Fruit and vegetables may protect mental health from depression, divorce, unemployment

Fruit and vegetables may protect mental health from depression, divorce, unemployment

It is known that eating fruit and vegetables can bring lots of health benefits.

In a new study, researchers found that these healthy foods could help lowers the risk of depression.

In addition, eating extra portions of fruit and vegetables a day can help protect people’s mental health from the negative impacts of divorce and unemployment.

The research was conducted by a team from the University of Warwick.

Previous studies have used people’s subjective responses to examine a link between eating fruit and vegetables with improved wellbeing.

However, few studies have found objective evidence of the link between fruit and vegetables and psychological health.

In the study, the team used data from the Household, Income and Labour Dynamics in Australia (HILDA) survey, which has been done annually since 2001.

People were asked if they have been diagnosed with depression or anxiety along with several questions about their diet and lifestyles.

The study used responses from 7,108 respondents who answered they had not been diagnosed with depression or anxiety in 2007.

The team aimed to see if people’s diet could predict their risk of depression two years later.

They found an inverse relationship between fruit and vegetables and future depression or anxiety.

The more fruit and vegetable people ate, the less likely they were to be diagnosed with a mental illness in later periods.

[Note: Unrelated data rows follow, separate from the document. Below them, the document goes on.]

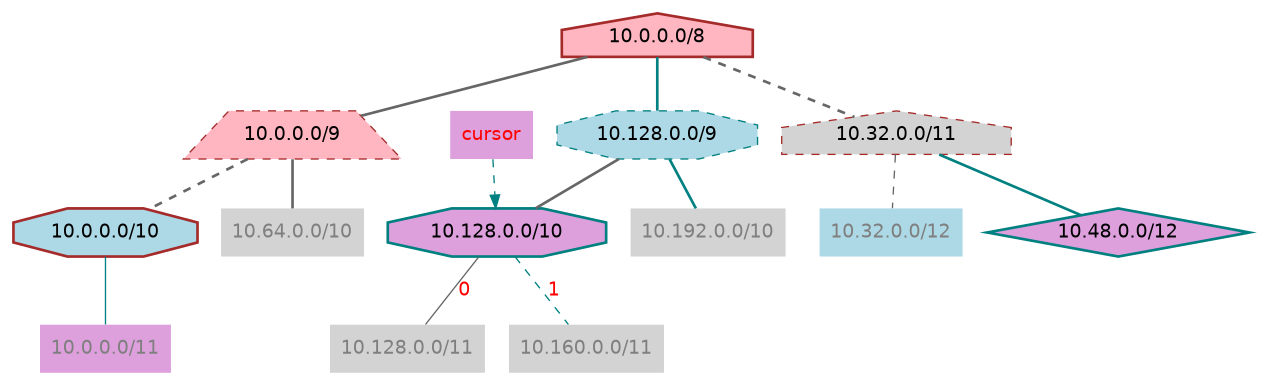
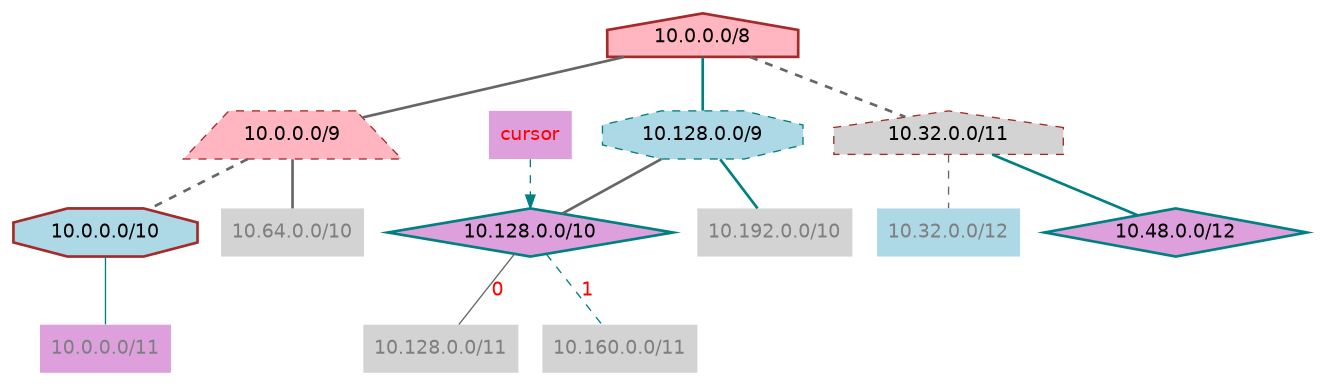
  strict graph {
    fontname="DejaVu Sans"
    ordering=out
    node [color=teal fillcolor=lightgrey fontname="DejaVu Sans" shape=none style=filled]
    edge [color=gray40 fontname="DejaVu Sans" style=bold]
    n1 [color=brown fillcolor=lightpink height=0.5 label="10.0.0.0/8" penwidth=2 shape=house width=1.1111]
    n2 [color=brown fillcolor=lightpink height=0.5 label="10.0.0.0/9" shape=trapezium style="dashed,filled" width=1.1111]
    n3 [fillcolor=lightblue height=0.5 label="10.128.0.0/9" shape=octagon style="dashed,filled" width=1.3611]
    n4 [color=brown height=0.5 label="10.32.0.0/11" shape=house style="dashed,filled" width=1.3333]
    n5 [color=brown fillcolor=lightblue height=0.5 label="10.0.0.0/10" penwidth=2 shape=octagon width=1.2222]
    n6 [fontcolor=grey50 height=0.5 label="10.64.0.0/10" width=1.3611]
-   n7 [fillcolor=plum height=0.5 label="10.128.0.0/10" penwidth=2 shape=octagon width=1.4722]
+   n7 [fillcolor=plum height=0.5 label="10.128.0.0/10" penwidth=2 shape=diamond width=1.4722]
    n8 [fontcolor=grey50 height=0.5 label="10.192.0.0/10" width=1.4722]
    n9 [fillcolor=plum fontcolor=grey50 height=0.5 label="10.0.0.0/11" width=1.2222]
    n10 [fontcolor=grey50 height=0.5 label="10.128.0.0/11" width=1.4444]
    n11 [color=brown fontcolor=grey50 height=0.5 label="10.160.0.0/11" style="dashed,filled" width=1.4444]
    n12 [color=brown fillcolor=lightblue fontcolor=grey50 height=0.5 label="10.32.0.0/12" width=1.3611]
    n13 [fillcolor=plum height=0.5 label="10.48.0.0/12" penwidth=2 shape=diamond width=1.3611]
    n14 [fillcolor=plum fontcolor=red height=0.5 label=cursor width=0.86111]
    n1 -- n2 [penwidth=2]
    n1 -- n3 [color=teal penwidth=2 style=solid]
    n1 -- n4 [penwidth=2 style=dashed]
    n2 -- n5 [penwidth=2 style=dashed]
    n2 -- n6
    n3 -- n7 [penwidth=2]
    n3 -- n8 [color=teal]
    n4 -- n12 [style=dashed]
    n4 -- n13 [color=teal penwidth=2]
    n5 -- n9 [color=teal style=solid]
    n7 -- n10 [fontcolor=red label=0 style=solid]
    n7 -- n11 [color=teal fontcolor=red label=1 style=dashed]
    n14 -- n7 [arrowhead=normal color=teal dir=forward pendwidth=2 style=dashed]
  }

They also found that eating four extra portions of fruit and vegetables could boost people’s mental health to such an extent that it could reduce half the negative psychological impact of divorce and 25% of the psychological damage of unemployment.

The study shows an empirical link between fruit and vegetables and improved mental wellbeing.

And the effect is a lot quicker than the physical improvements one can see from a healthy diet.

The mental benefits occur within 24 months, whereas physical gains don’t occur until people are in their 60s.

In the future, the team plans to examine the causal relationship between a healthy diet and psychological wellbeing.

One author of the study is Dr. Redzo Mujcic.

The study is published in Social Science & Medicine.